## Task prompt
Please output every entry below precisely as written.

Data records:
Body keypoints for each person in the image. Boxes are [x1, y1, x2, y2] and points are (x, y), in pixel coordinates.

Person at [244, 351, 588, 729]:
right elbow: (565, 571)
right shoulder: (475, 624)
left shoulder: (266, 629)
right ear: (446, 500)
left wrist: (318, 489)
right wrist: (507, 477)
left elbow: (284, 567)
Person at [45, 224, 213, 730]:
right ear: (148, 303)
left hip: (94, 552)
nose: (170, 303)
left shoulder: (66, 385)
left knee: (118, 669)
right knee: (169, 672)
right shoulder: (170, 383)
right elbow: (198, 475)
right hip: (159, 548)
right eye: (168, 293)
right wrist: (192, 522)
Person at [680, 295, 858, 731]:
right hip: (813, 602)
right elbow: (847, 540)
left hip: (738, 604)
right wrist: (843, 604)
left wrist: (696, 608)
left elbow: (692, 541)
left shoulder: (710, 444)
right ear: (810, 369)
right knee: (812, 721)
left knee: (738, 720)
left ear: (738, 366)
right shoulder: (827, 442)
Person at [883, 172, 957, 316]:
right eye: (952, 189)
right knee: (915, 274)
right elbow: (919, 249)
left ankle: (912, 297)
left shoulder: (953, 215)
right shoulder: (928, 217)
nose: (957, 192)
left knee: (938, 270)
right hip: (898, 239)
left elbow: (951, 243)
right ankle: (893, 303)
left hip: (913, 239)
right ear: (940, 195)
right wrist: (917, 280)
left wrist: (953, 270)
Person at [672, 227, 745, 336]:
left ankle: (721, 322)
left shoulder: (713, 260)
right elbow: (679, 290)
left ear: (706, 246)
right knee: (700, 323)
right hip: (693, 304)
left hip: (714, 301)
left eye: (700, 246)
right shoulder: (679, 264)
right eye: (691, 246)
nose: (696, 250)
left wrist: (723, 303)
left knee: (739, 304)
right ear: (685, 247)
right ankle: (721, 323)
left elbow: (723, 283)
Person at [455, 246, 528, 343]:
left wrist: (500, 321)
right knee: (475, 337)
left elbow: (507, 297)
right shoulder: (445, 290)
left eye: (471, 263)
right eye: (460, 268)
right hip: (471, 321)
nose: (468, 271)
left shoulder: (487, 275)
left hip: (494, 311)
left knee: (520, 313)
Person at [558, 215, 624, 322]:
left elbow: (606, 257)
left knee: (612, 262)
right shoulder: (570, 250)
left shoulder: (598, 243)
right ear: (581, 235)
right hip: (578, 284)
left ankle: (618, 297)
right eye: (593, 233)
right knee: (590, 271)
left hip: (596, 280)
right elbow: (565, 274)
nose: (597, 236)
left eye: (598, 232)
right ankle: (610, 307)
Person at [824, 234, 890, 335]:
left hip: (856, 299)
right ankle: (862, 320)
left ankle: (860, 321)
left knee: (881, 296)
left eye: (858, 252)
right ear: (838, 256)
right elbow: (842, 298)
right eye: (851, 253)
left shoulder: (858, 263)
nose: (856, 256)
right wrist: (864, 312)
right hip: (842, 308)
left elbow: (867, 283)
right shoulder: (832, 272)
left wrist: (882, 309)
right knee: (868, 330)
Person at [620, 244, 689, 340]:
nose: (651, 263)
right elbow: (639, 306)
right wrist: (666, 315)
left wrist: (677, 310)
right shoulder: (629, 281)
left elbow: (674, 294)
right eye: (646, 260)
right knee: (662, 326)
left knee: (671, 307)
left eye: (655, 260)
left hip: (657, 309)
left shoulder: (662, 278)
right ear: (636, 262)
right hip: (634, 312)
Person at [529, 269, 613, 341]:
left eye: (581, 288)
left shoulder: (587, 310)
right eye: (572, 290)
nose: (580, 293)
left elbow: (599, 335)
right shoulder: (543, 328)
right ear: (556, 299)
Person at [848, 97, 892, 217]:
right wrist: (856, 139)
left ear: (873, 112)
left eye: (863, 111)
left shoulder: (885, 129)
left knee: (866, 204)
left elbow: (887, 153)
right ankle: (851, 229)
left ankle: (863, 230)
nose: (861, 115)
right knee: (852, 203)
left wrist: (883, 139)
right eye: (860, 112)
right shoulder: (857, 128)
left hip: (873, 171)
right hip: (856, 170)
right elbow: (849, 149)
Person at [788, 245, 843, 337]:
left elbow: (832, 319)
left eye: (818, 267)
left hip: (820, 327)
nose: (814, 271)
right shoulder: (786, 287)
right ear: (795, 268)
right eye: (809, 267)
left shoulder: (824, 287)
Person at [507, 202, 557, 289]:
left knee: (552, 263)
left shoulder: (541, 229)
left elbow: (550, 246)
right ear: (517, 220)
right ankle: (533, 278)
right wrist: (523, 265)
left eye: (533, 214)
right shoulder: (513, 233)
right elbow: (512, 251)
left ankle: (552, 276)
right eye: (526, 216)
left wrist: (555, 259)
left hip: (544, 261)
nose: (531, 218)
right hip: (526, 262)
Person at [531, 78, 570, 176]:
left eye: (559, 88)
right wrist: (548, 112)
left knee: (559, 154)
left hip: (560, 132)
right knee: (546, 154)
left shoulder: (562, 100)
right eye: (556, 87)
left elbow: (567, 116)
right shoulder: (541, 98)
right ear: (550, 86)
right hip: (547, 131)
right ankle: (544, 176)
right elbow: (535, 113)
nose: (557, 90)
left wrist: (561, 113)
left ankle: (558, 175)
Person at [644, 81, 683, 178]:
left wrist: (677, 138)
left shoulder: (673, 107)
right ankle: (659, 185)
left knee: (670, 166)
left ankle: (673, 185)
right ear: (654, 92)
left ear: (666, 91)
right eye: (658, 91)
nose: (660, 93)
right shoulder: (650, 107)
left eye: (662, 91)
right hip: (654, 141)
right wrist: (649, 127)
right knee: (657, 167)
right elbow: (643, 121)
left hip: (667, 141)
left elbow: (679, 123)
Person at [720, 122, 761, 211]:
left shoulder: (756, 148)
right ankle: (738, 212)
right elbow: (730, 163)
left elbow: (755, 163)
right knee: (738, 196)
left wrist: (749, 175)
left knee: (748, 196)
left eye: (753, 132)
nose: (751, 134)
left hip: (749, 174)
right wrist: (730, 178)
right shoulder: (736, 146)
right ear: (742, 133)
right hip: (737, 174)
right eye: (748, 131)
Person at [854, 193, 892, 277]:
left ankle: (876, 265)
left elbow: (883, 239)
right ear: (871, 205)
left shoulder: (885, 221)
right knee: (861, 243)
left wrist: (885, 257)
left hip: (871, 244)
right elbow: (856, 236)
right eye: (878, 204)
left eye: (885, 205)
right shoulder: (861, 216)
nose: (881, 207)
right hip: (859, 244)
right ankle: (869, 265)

## Task result
Body keypoints for each person in the image. Boxes are [x1, y1, x2, y2] and points are (x, y), in pixel coordinates.

Person at [244, 351, 588, 729]:
right elbow: (565, 571)
right shoulder: (475, 624)
left shoulder: (266, 629)
right ear: (446, 500)
left wrist: (318, 489)
right wrist: (507, 477)
left elbow: (284, 567)
Person at [45, 224, 213, 730]:
right ear: (148, 303)
left hip: (94, 552)
nose: (170, 303)
left shoulder: (66, 385)
left knee: (118, 669)
right knee: (169, 672)
right shoulder: (170, 383)
right elbow: (198, 475)
right hip: (159, 548)
right eye: (168, 293)
right wrist: (192, 522)
Person at [680, 295, 858, 731]:
right hip: (813, 602)
right elbow: (847, 540)
left hip: (738, 604)
right wrist: (843, 604)
left wrist: (696, 608)
left elbow: (692, 541)
left shoulder: (710, 444)
right ear: (810, 369)
right knee: (812, 721)
left knee: (738, 720)
left ear: (738, 366)
right shoulder: (827, 442)
Person at [883, 172, 957, 316]:
right eye: (952, 189)
right knee: (915, 274)
right elbow: (919, 249)
left ankle: (912, 297)
left shoulder: (953, 215)
right shoulder: (928, 217)
nose: (957, 192)
left knee: (938, 270)
right hip: (898, 239)
left elbow: (951, 243)
right ankle: (893, 303)
left hip: (913, 239)
right ear: (940, 195)
right wrist: (917, 280)
left wrist: (953, 270)
Person at [672, 227, 745, 336]:
left ankle: (721, 322)
left shoulder: (713, 260)
right elbow: (679, 290)
left ear: (706, 246)
right knee: (700, 323)
right hip: (693, 304)
left hip: (714, 301)
left eye: (700, 246)
right shoulder: (679, 264)
right eye: (691, 246)
nose: (696, 250)
left wrist: (723, 303)
left knee: (739, 304)
right ear: (685, 247)
right ankle: (721, 323)
left elbow: (723, 283)
Person at [455, 246, 528, 343]:
left wrist: (500, 321)
right knee: (475, 337)
left elbow: (507, 297)
right shoulder: (445, 290)
left eye: (471, 263)
right eye: (460, 268)
right hip: (471, 321)
nose: (468, 271)
left shoulder: (487, 275)
left hip: (494, 311)
left knee: (520, 313)
Person at [558, 215, 624, 322]:
left elbow: (606, 257)
left knee: (612, 262)
right shoulder: (570, 250)
left shoulder: (598, 243)
right ear: (581, 235)
right hip: (578, 284)
left ankle: (618, 297)
right eye: (593, 233)
right knee: (590, 271)
left hip: (596, 280)
right elbow: (565, 274)
nose: (597, 236)
left eye: (598, 232)
right ankle: (610, 307)
Person at [824, 234, 890, 335]:
left hip: (856, 299)
right ankle: (862, 320)
left ankle: (860, 321)
left knee: (881, 296)
left eye: (858, 252)
right ear: (838, 256)
right elbow: (842, 298)
right eye: (851, 253)
left shoulder: (858, 263)
nose: (856, 256)
right wrist: (864, 312)
right hip: (842, 308)
left elbow: (867, 283)
right shoulder: (832, 272)
left wrist: (882, 309)
right knee: (868, 330)
Person at [620, 244, 689, 340]:
nose: (651, 263)
right elbow: (639, 306)
right wrist: (666, 315)
left wrist: (677, 310)
right shoulder: (629, 281)
left elbow: (674, 294)
right eye: (646, 260)
right knee: (662, 326)
left knee: (671, 307)
left eye: (655, 260)
left hip: (657, 309)
left shoulder: (662, 278)
right ear: (636, 262)
right hip: (634, 312)
Person at [529, 269, 613, 341]:
left eye: (581, 288)
left shoulder: (587, 310)
right eye: (572, 290)
nose: (580, 293)
left elbow: (599, 335)
right shoulder: (543, 328)
right ear: (556, 299)
Person at [848, 97, 892, 217]:
right wrist: (856, 139)
left ear: (873, 112)
left eye: (863, 111)
left shoulder: (885, 129)
left knee: (866, 204)
left elbow: (887, 153)
right ankle: (851, 229)
left ankle: (863, 230)
nose: (861, 115)
right knee: (852, 203)
left wrist: (883, 139)
right eye: (860, 112)
right shoulder: (857, 128)
left hip: (873, 171)
right hip: (856, 170)
right elbow: (849, 149)
Person at [788, 245, 843, 337]:
left elbow: (832, 319)
left eye: (818, 267)
left hip: (820, 327)
nose: (814, 271)
right shoulder: (786, 287)
right ear: (795, 268)
right eye: (809, 267)
left shoulder: (824, 287)
Person at [507, 202, 557, 289]:
left knee: (552, 263)
left shoulder: (541, 229)
left elbow: (550, 246)
right ear: (517, 220)
right ankle: (533, 278)
right wrist: (523, 265)
left eye: (533, 214)
right shoulder: (513, 233)
right elbow: (512, 251)
left ankle: (552, 276)
right eye: (526, 216)
left wrist: (555, 259)
left hip: (544, 261)
nose: (531, 218)
right hip: (526, 262)
Person at [531, 78, 570, 176]:
left eye: (559, 88)
right wrist: (548, 112)
left knee: (559, 154)
left hip: (560, 132)
right knee: (546, 154)
left shoulder: (562, 100)
right eye: (556, 87)
left elbow: (567, 116)
right shoulder: (541, 98)
right ear: (550, 86)
right hip: (547, 131)
right ankle: (544, 176)
right elbow: (535, 113)
nose: (557, 90)
left wrist: (561, 113)
left ankle: (558, 175)
Person at [644, 81, 683, 178]:
left wrist: (677, 138)
left shoulder: (673, 107)
right ankle: (659, 185)
left knee: (670, 166)
left ankle: (673, 185)
right ear: (654, 92)
left ear: (666, 91)
right eye: (658, 91)
nose: (660, 93)
right shoulder: (650, 107)
left eye: (662, 91)
right hip: (654, 141)
right wrist: (649, 127)
right knee: (657, 167)
right elbow: (643, 121)
left hip: (667, 141)
left elbow: (679, 123)
Person at [720, 122, 761, 211]:
left shoulder: (756, 148)
right ankle: (738, 212)
right elbow: (730, 163)
left elbow: (755, 163)
right knee: (738, 196)
left wrist: (749, 175)
left knee: (748, 196)
left eye: (753, 132)
nose: (751, 134)
left hip: (749, 174)
right wrist: (730, 178)
right shoulder: (736, 146)
right ear: (742, 133)
right hip: (737, 174)
right eye: (748, 131)
Person at [854, 193, 892, 277]:
left ankle: (876, 265)
left elbow: (883, 239)
right ear: (871, 205)
left shoulder: (885, 221)
right knee: (861, 243)
left wrist: (885, 257)
left hip: (871, 244)
right elbow: (856, 236)
right eye: (878, 204)
left eye: (885, 205)
right shoulder: (861, 216)
nose: (881, 207)
right hip: (859, 244)
right ankle: (869, 265)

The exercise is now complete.